##### Provided text #####
Interview: Edita Pucinskaite – In Her Own Words
Ask top North American pro riders to describe racing in Europe and you often hear terms like harder and faster. Edita Pucinskaite is one of the ladies that make it so. When I first contacted Edita I asked – are you Edita, the great bike racer? Her reply surprised me ‘I am Edita, a cycling rider’. You wouldn’t typically hear a reply this modest from a Cat IV club rider, but to get it from a former World Champ and winner of the 1998 women’s Tour de France was… shall we say refreshing.
Look at the results on the CDM (World Cup) circuit and the top ten names are usually Euro girls. We asked Edita Pucinskaite why that is, how Euro girls balance sport with sex appeal, and about life in the USSR. Edita is fluent in Lithuanian, Russian and Italian. But we’re not, so Edita took on the challenge of doing this interview in English. The Pussycat has no fear…
Here’s Edita putting the hurt on at the Giro di Toscana last year.
WHAT’S NEW PUSSYCAT?
Randall: Hey Edita, thanks so much for joining us on PEZ – we’re excited to have you. You live in Italy now – in addition to Andrea Peron does PEZ have many fans there?
Edita: Italy loves cycling and there are several worldwide sportsmen who can relate to the very interested Italian audience. In Italy there are dozens of professional sport clubs and hundreds of local clubs for amateurs who love to be on a bike.
[We’ll take that as a yes. – Ed.]
Randall: You have 62 victories over the past ten years, not to mention numerous other podium finishes. You earned your victories in the most important races in women’s pro cycling. Yet they call you ‘Pussycat’. How did you get that name?
Edita: In 1998, during the Tour de France I was wearing the leader’s jersey for the entire race and after the finish of every stage I was always asked to climb on the winner’s stage for an honour ceremony. In the beginning, the French sporting speaker Remy Pigois had understandable difficulties pronouncing and remembering my name. 🙂 A few days after the Tour de France started, he came to me and asked with a smile – ‘It looks like you will never yield the leader’s jersey to your competitors! May I call you “Pussycat” because for me and everybody it will be much easer to refer to you by this new name?’
I agreed of course. Now I am used to the nickname in France and Italy but for friends I am still just Edi.
Edita found some time to play tourist in Athens last year.
I’M JUST A GRRRL
Randall: Lance Armstrong has won the Tour de France 6 times in a row. You wore the leaders jersey in the women’s Tour de France for every stage to the finish in 1998 – the year of Lance Armstrong’s first Tour victory. I think a great champion like Lance would recognize what a tremendous accomplishment that was. Do you feel that great female racers like yourself get the recognition they deserve?
##### Dataset content #####
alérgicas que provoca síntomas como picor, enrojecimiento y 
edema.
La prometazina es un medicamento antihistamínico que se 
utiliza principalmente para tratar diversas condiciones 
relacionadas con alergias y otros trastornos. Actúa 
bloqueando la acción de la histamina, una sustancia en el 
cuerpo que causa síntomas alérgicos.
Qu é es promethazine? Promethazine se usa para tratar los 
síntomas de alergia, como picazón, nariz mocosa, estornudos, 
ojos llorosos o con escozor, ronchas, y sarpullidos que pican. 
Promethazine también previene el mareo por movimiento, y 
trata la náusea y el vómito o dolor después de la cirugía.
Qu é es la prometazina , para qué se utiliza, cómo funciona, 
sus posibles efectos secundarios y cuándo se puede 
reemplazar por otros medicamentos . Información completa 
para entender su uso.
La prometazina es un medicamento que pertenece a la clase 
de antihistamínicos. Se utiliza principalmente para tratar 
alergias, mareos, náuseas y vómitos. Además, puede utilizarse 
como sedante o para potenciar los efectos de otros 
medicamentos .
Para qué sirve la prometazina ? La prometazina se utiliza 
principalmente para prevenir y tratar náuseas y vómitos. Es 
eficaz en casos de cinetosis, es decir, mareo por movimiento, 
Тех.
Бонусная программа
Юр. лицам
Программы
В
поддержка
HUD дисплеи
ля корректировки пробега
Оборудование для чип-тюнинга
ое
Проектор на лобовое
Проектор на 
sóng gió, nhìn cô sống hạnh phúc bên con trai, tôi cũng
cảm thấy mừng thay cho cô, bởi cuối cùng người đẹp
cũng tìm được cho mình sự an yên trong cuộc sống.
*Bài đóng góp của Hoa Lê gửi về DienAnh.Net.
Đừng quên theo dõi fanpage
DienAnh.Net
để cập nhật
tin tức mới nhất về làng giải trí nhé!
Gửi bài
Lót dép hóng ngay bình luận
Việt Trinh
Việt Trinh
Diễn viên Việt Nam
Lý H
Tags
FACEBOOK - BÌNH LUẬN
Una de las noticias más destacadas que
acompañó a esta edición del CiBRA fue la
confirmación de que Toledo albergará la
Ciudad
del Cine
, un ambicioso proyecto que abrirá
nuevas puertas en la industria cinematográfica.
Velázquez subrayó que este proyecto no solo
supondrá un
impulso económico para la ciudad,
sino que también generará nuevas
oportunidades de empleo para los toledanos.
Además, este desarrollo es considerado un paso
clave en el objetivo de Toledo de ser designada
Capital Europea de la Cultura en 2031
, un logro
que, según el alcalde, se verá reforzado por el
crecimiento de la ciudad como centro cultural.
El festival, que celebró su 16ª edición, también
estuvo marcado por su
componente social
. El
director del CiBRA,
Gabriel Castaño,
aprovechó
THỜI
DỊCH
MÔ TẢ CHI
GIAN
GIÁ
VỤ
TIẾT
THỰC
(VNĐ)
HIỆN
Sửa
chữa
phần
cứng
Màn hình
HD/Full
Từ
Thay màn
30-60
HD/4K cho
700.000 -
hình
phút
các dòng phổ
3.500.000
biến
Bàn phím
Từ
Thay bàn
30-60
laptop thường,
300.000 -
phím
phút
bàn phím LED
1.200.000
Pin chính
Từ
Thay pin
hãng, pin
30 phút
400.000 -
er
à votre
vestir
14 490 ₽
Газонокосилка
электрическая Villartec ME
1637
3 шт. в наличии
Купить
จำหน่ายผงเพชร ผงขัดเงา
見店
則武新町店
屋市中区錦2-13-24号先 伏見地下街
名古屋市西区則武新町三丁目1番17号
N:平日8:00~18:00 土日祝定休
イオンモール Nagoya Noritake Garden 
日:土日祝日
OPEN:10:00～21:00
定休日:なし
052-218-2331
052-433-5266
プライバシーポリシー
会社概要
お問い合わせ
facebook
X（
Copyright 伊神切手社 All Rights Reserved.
#####
- [Task set]
1) Return everything in the Edita Pucinskaite interview from "Edita found some" down to "recognition they deserve?", copied word for word.
2) Retype everything in the rows from their first line down to the line containing "cảm thấy mừng", keeping both the first and last lines and matching the original precisely.

- [Numbered responses]
1)
Edita found some time to play tourist in Athens last year.
I’M JUST A GRRRL
Randall: Lance Armstrong has won the Tour de France 6 times in a row. You wore the leaders jersey in the women’s Tour de France for every stage to the finish in 1998 – the year of Lance Armstrong’s first Tour victory. I think a great champion like Lance would recognize what a tremendous accomplishment that was. Do you feel that great female racers like yourself get the recognition they deserve?

2)
alérgicas que provoca síntomas como picor, enrojecimiento y 
edema.
La prometazina es un medicamento antihistamínico que se 
utiliza principalmente para tratar diversas condiciones 
relacionadas con alergias y otros trastornos. Actúa 
bloqueando la acción de la histamina, una sustancia en el 
cuerpo que causa síntomas alérgicos.
Qu é es promethazine? Promethazine se usa para tratar los 
síntomas de alergia, como picazón, nariz mocosa, estornudos, 
ojos llorosos o con escozor, ronchas, y sarpullidos que pican. 
Promethazine también previene el mareo por movimiento, y 
trata la náusea y el vómito o dolor después de la cirugía.
Qu é es la prometazina , para qué se utiliza, cómo funciona, 
sus posibles efectos secundarios y cuándo se puede 
reemplazar por otros medicamentos . Información completa 
para entender su uso.
La prometazina es un medicamento que pertenece a la clase 
de antihistamínicos. Se utiliza principalmente para tratar 
alergias, mareos, náuseas y vómitos. Además, puede utilizarse 
como sedante o para potenciar los efectos de otros 
medicamentos .
Para qué sirve la prometazina ? La prometazina se utiliza 
principalmente para prevenir y tratar náuseas y vómitos. Es 
eficaz en casos de cinetosis, es decir, mareo por movimiento, 
Тех.
Бонусная программа
Юр. лицам
Программы
В
поддержка
HUD дисплеи
ля корректировки пробега
Оборудование для чип-тюнинга
ое
Проектор на лобовое
Проектор на 
sóng gió, nhìn cô sống hạnh phúc bên con trai, tôi cũng
cảm thấy mừng thay cho cô, bởi cuối cùng người đẹp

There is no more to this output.